Monitoring and evaluation
Commissioning has a central role in monitoring the performance of services against outcome indicators and evaluating them more broadly to: understand how services are functioning; establish the impact of any changes made; and swiftly identify emerging issues that may require service modification. However, though there are large infrastructures devoted to monitoring performance at local and national levels within the NHS, these have rarely had a focus on ethnic, or indeed other, inequalities.
The EEiC project found that outcome indicators were rarely specified in terms of ethnicity and available levers within contracts, such as general statements around ensuring equitable access, were rarely used to support service improvements for minority ethnic people. This in turn meant that prompts for active, ‘transformational’ commissioning work were primarily efficiency (i.e. ‘more for less’) or quality driven, rather than being driven by equity concerns.
EEiC tools and resources to support this area of work:
EEiC mini case study: making Equality impact assessments work
Promising practices in this and other stages of the commissioning cycle are documented in EEiC briefing paper no. 2.
Other resources and links
Guidance on Equity Audits are given on the strategic planning page.
In Oxleas a CQUIN was used to prompt action to increase understanding of BME experience of mental health services (PDF, 38.2KB) by engaging service users from minority backgrounds in the evaluation of services.

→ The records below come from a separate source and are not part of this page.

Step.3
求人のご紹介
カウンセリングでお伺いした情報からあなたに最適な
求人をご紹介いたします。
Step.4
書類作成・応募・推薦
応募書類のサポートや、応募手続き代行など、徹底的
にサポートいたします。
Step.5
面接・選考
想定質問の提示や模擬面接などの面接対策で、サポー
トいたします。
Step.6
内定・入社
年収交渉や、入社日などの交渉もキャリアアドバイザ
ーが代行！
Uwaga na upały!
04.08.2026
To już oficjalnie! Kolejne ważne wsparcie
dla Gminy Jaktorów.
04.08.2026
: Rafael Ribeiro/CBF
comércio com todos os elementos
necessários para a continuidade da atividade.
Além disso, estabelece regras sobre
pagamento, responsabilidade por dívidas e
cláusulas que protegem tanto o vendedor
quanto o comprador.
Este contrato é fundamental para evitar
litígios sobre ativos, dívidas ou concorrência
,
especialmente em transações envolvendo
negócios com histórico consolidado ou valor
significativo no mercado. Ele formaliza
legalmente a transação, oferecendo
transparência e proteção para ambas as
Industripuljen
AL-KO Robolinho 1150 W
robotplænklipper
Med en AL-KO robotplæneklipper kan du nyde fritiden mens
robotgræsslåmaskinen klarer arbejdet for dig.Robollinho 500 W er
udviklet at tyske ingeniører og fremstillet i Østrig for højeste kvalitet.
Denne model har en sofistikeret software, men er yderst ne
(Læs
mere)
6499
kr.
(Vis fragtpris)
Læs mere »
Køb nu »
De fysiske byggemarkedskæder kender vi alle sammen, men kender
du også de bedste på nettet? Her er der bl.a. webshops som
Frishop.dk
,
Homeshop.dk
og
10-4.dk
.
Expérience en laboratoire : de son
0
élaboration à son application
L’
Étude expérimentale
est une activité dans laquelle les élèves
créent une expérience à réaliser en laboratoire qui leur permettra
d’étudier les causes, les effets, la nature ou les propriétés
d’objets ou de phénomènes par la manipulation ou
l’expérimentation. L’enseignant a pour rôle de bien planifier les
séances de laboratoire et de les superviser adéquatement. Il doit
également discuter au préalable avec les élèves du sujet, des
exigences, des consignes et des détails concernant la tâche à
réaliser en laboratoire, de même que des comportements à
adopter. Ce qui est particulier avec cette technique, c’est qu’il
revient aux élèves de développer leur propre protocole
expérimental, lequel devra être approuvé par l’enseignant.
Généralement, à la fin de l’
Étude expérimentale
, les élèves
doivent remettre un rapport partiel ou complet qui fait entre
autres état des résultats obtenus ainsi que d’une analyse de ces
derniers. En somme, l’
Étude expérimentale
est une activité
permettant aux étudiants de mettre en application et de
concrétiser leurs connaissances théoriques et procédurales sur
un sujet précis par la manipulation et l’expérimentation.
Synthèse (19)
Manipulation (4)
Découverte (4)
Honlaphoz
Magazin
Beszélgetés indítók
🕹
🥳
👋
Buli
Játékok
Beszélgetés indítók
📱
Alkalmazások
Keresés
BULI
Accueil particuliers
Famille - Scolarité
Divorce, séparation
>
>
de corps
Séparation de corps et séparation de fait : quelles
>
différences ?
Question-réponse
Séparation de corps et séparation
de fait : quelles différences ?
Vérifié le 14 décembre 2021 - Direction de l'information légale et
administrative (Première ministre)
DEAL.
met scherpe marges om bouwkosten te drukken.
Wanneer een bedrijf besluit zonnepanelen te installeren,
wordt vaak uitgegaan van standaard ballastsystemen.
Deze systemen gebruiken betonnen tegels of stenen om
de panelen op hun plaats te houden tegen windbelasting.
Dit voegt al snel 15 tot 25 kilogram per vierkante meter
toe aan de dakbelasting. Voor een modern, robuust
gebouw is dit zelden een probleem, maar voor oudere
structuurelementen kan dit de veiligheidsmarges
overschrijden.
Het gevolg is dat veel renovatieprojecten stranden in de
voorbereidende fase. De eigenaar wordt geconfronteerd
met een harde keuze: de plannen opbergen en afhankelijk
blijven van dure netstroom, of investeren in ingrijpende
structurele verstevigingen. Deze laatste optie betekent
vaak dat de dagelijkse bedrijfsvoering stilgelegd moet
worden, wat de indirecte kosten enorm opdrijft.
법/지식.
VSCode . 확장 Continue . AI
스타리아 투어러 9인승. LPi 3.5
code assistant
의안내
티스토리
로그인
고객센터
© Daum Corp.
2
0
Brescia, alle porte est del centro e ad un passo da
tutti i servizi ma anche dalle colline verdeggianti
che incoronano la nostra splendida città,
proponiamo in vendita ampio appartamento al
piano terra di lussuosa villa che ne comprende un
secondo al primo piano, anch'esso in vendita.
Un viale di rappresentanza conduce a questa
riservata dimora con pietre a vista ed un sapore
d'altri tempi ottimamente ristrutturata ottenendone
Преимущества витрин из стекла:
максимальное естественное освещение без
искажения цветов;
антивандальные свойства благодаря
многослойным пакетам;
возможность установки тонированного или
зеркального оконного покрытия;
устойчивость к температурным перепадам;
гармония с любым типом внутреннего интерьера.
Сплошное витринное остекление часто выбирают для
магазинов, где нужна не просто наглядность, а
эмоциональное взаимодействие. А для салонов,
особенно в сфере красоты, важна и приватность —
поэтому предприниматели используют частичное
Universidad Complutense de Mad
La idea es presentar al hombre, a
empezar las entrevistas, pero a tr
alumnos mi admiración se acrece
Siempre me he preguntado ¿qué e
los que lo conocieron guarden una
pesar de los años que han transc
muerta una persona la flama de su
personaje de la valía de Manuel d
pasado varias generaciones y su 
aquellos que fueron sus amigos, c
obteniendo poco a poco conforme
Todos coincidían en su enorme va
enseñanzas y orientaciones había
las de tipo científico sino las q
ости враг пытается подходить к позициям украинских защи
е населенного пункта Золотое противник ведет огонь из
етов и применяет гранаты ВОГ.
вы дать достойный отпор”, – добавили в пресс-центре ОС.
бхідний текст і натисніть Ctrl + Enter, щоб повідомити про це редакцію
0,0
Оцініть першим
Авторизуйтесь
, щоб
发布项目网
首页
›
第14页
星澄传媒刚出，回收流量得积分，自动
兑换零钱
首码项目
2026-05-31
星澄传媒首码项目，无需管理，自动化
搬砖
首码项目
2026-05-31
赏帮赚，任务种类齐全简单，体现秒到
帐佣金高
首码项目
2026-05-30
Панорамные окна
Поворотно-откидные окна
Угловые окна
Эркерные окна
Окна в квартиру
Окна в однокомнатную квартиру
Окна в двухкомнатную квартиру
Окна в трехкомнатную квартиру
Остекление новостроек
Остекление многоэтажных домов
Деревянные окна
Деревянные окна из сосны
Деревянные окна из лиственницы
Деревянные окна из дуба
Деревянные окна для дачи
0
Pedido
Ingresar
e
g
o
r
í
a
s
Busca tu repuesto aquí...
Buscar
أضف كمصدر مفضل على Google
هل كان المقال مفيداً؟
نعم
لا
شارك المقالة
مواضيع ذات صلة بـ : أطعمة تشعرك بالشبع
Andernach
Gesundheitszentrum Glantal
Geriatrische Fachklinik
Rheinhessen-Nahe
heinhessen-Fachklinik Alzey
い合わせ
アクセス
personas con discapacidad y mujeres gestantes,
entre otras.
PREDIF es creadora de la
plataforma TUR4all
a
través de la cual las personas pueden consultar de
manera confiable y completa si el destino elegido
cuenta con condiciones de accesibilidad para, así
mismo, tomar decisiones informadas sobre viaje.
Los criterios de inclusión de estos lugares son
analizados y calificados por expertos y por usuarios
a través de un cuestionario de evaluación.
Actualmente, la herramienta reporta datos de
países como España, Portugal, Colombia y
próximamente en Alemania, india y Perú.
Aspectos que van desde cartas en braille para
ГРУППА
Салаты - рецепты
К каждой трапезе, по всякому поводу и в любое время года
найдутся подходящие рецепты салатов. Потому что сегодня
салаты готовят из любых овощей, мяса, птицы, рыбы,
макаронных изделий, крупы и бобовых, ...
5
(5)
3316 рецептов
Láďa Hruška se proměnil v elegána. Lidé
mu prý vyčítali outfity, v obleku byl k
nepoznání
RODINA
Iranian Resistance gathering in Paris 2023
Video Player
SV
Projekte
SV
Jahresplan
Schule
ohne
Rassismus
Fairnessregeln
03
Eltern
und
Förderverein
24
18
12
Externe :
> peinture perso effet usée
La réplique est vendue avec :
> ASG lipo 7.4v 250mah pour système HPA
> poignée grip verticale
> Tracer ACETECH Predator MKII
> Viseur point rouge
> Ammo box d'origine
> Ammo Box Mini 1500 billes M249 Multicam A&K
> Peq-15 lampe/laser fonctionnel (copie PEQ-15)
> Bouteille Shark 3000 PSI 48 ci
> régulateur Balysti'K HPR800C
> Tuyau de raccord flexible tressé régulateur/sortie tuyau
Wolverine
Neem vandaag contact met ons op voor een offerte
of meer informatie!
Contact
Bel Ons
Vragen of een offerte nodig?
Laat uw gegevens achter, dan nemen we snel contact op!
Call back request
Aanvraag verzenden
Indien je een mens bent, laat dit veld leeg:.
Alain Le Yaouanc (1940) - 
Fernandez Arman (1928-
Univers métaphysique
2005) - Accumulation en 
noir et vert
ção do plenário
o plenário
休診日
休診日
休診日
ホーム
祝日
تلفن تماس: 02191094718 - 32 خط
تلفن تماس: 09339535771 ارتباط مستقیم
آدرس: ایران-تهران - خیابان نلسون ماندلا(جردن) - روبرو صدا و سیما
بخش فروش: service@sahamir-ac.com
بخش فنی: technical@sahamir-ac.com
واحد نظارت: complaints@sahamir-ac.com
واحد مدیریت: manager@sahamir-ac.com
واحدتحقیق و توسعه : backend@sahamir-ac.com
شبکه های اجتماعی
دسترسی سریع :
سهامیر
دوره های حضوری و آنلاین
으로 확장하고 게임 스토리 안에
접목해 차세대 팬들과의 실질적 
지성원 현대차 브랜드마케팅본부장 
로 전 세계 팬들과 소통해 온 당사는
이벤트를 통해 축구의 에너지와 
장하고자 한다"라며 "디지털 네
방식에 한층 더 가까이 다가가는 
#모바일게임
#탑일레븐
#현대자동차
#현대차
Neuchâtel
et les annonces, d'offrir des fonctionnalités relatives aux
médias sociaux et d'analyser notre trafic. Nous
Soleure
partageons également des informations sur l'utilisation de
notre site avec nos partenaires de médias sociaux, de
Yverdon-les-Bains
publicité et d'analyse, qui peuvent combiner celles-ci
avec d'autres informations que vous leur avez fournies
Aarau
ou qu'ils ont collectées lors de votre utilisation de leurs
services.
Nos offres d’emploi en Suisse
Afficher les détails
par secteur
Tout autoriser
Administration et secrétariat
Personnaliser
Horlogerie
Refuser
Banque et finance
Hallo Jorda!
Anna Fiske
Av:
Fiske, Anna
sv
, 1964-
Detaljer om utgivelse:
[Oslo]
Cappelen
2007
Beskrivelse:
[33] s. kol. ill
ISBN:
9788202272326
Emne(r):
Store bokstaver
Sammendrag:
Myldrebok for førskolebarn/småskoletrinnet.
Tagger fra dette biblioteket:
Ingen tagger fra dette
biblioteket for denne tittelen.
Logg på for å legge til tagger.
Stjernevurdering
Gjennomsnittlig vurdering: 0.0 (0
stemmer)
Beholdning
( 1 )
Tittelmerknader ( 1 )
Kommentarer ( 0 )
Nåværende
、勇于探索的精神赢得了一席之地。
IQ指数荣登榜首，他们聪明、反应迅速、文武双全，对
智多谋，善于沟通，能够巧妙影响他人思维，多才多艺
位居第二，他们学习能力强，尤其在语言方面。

The Gradient Evaluation Framework is an action-oriented policy tool that can be applied to assess whether policies will contribute to greater health equity amongst children and their families. GEF provides a framework for the evaluation and implementation of policy-actions at each stage of the policy cycle and can be applied to a wide range of policies. It requires the mobilisation of data, evidence and knowledge to inform the process.